#### [PROBLEM TO WORK ON]
Copy out the material below line for line with no changes, leaving out the pictures.

Absolute pixel coordinates

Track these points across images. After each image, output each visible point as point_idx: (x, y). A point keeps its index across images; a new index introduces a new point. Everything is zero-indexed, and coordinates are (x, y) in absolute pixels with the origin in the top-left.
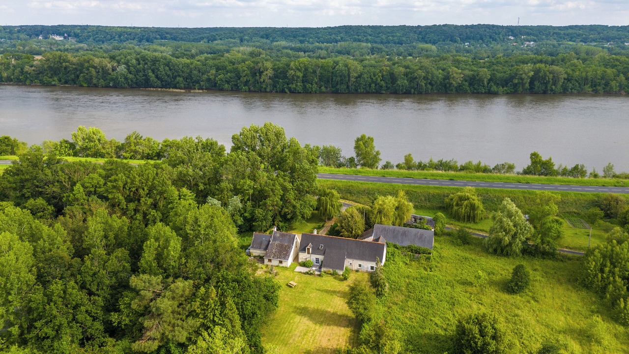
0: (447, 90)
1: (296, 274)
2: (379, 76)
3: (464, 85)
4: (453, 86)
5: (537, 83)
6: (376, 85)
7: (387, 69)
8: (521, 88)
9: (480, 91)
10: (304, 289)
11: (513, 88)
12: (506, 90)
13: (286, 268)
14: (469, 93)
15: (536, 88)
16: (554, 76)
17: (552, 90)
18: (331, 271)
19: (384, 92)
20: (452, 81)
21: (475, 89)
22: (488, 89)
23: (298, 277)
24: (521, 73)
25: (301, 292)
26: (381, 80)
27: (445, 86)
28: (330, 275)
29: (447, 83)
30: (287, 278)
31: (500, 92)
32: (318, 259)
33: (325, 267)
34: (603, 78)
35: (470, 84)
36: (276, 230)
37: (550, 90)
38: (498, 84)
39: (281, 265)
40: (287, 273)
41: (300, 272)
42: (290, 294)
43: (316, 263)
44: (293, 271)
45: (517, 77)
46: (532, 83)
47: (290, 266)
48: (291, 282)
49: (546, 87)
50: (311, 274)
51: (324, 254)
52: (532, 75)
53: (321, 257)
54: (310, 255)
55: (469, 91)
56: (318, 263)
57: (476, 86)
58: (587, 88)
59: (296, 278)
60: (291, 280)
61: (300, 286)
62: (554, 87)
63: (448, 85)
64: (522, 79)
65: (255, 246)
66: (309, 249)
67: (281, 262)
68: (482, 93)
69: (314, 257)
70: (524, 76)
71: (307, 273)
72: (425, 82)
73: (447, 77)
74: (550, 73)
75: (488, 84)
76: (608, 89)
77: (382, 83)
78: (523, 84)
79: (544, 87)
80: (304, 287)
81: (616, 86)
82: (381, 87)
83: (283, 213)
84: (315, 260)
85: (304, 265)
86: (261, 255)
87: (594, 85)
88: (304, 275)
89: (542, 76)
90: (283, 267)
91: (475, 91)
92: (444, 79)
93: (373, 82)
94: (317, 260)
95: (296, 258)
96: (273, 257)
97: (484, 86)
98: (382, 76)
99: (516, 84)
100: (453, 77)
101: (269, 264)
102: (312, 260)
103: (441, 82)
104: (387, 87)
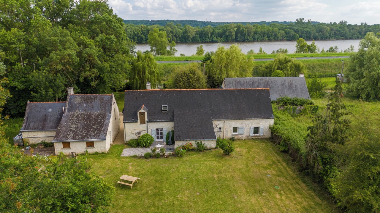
0: (187, 40)
1: (127, 160)
2: (139, 31)
3: (196, 37)
4: (190, 37)
5: (239, 35)
6: (138, 37)
7: (144, 26)
8: (230, 38)
9: (207, 40)
10: (158, 185)
11: (226, 39)
12: (222, 40)
13: (103, 154)
14: (200, 42)
15: (239, 38)
16: (248, 31)
17: (248, 39)
18: (194, 144)
19: (144, 42)
20: (189, 34)
21: (204, 40)
22: (211, 40)
23: (133, 166)
24: (230, 28)
25: (155, 195)
26: (141, 34)
27: (185, 38)
28: (193, 153)
29: (186, 36)
30: (110, 171)
31: (219, 41)
32: (162, 130)
33: (180, 138)
34: (273, 32)
35: (200, 37)
36: (72, 93)
37: (247, 39)
38: (217, 36)
39: (91, 151)
40: (108, 162)
41: (135, 157)
42: (129, 203)
43: (158, 138)
44: (119, 156)
45: (228, 31)
46: (236, 35)
47: (109, 150)
48: (125, 177)
49: (244, 38)
50: (157, 156)
51: (172, 119)
52: (236, 30)
53: (167, 127)
54: (145, 125)
55: (200, 41)
56: (161, 137)
57: (204, 38)
58: (265, 37)
59: (130, 168)
60: (122, 173)
61: (146, 181)
62: (249, 37)
63: (187, 37)
64: (231, 32)
65: (32, 125)
66: (142, 114)
67: (90, 144)
68: (208, 42)
69: (152, 128)
70: (232, 30)
71: (148, 156)
72: (172, 35)
73: (186, 32)
74: (246, 29)
75: (211, 36)
76: (276, 38)
77: (142, 35)
78: (232, 36)
79: (243, 38)
80: (156, 181)
81: (280, 36)
82: (142, 38)
83: (81, 80)
84: (155, 133)
85: (136, 144)
86: (48, 141)
87: (269, 36)
88: (145, 160)
89: (242, 31)
90: (96, 153)
91: (204, 41)
92: (184, 33)
93: (135, 35)
94: (159, 132)
95: (119, 135)
96: (73, 138)
97: (208, 38)
98: (142, 31)
99: (228, 36)
100: (190, 31)
101: (67, 152)
102: (150, 133)
103: (182, 36)
104: (146, 39)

#### [TASK OUTPUT]
Track these points across images. After each image, output each visible point as point_idx: (x, y). A point keeps its index across images; a new index introduces a new point. Everything is zero-indexed, and coordinates are (x, y) in absolute pixels with the origin in the top-left.
0: (447, 90)
1: (296, 274)
2: (379, 76)
3: (464, 85)
4: (453, 86)
5: (537, 83)
6: (376, 85)
7: (387, 69)
8: (521, 88)
9: (480, 91)
10: (304, 289)
11: (513, 88)
12: (506, 90)
13: (286, 268)
14: (469, 93)
15: (536, 88)
16: (554, 76)
17: (552, 90)
18: (331, 271)
19: (384, 92)
20: (452, 81)
21: (475, 89)
22: (488, 89)
23: (298, 277)
24: (521, 73)
25: (301, 292)
26: (381, 80)
27: (445, 86)
28: (330, 275)
29: (447, 83)
30: (287, 278)
31: (500, 92)
32: (318, 259)
33: (325, 267)
34: (603, 78)
35: (470, 84)
36: (276, 230)
37: (550, 90)
38: (498, 84)
39: (281, 265)
40: (287, 273)
41: (300, 272)
42: (290, 294)
43: (316, 263)
44: (293, 271)
45: (517, 77)
46: (532, 83)
47: (290, 266)
48: (291, 282)
49: (546, 87)
50: (311, 274)
51: (324, 254)
52: (532, 75)
53: (321, 257)
54: (310, 255)
55: (469, 91)
56: (318, 263)
57: (476, 86)
58: (587, 88)
59: (296, 278)
60: (291, 280)
61: (300, 286)
62: (554, 87)
63: (448, 85)
64: (522, 79)
65: (255, 246)
66: (309, 249)
67: (281, 262)
68: (482, 93)
69: (314, 257)
70: (524, 76)
71: (307, 273)
72: (425, 82)
73: (447, 77)
74: (550, 73)
75: (488, 84)
76: (608, 89)
77: (382, 83)
78: (523, 84)
79: (544, 87)
80: (304, 287)
81: (616, 86)
82: (381, 87)
83: (283, 213)
84: (315, 260)
85: (304, 265)
86: (261, 255)
87: (594, 85)
88: (304, 275)
89: (542, 76)
90: (283, 267)
91: (475, 91)
92: (444, 79)
93: (373, 82)
94: (317, 260)
95: (296, 258)
96: (273, 257)
97: (484, 86)
98: (382, 76)
99: (516, 84)
100: (453, 77)
101: (269, 264)
102: (312, 260)
103: (441, 82)
104: (387, 87)
0: (187, 40)
1: (127, 160)
2: (139, 31)
3: (196, 37)
4: (190, 37)
5: (239, 35)
6: (138, 37)
7: (144, 26)
8: (230, 38)
9: (207, 40)
10: (158, 185)
11: (226, 39)
12: (222, 40)
13: (103, 154)
14: (200, 42)
15: (239, 38)
16: (248, 31)
17: (248, 39)
18: (194, 144)
19: (144, 42)
20: (189, 34)
21: (204, 40)
22: (211, 40)
23: (133, 166)
24: (230, 28)
25: (155, 195)
26: (141, 34)
27: (185, 38)
28: (193, 153)
29: (186, 36)
30: (110, 171)
31: (219, 41)
32: (162, 130)
33: (180, 138)
34: (273, 32)
35: (200, 37)
36: (72, 93)
37: (247, 39)
38: (217, 36)
39: (91, 151)
40: (108, 162)
41: (135, 157)
42: (129, 203)
43: (158, 138)
44: (119, 156)
45: (228, 31)
46: (236, 35)
47: (109, 150)
48: (125, 177)
49: (244, 38)
50: (157, 156)
51: (172, 119)
52: (236, 30)
53: (167, 127)
54: (145, 125)
55: (200, 41)
56: (161, 137)
57: (204, 38)
58: (265, 37)
59: (130, 168)
60: (122, 173)
61: (146, 181)
62: (249, 37)
63: (187, 37)
64: (231, 32)
65: (32, 125)
66: (142, 114)
67: (90, 144)
68: (208, 42)
69: (152, 128)
70: (232, 30)
71: (148, 156)
72: (172, 35)
73: (186, 32)
74: (246, 29)
75: (211, 36)
76: (276, 38)
77: (142, 35)
78: (232, 36)
79: (243, 38)
80: (156, 181)
81: (280, 36)
82: (142, 38)
83: (81, 80)
84: (155, 133)
85: (136, 144)
86: (48, 141)
87: (269, 36)
88: (145, 160)
89: (242, 31)
90: (96, 153)
91: (204, 41)
92: (184, 33)
93: (135, 35)
94: (159, 132)
95: (119, 135)
96: (73, 138)
97: (208, 38)
98: (142, 31)
99: (228, 36)
100: (190, 31)
101: (67, 152)
102: (150, 133)
103: (182, 36)
104: (146, 39)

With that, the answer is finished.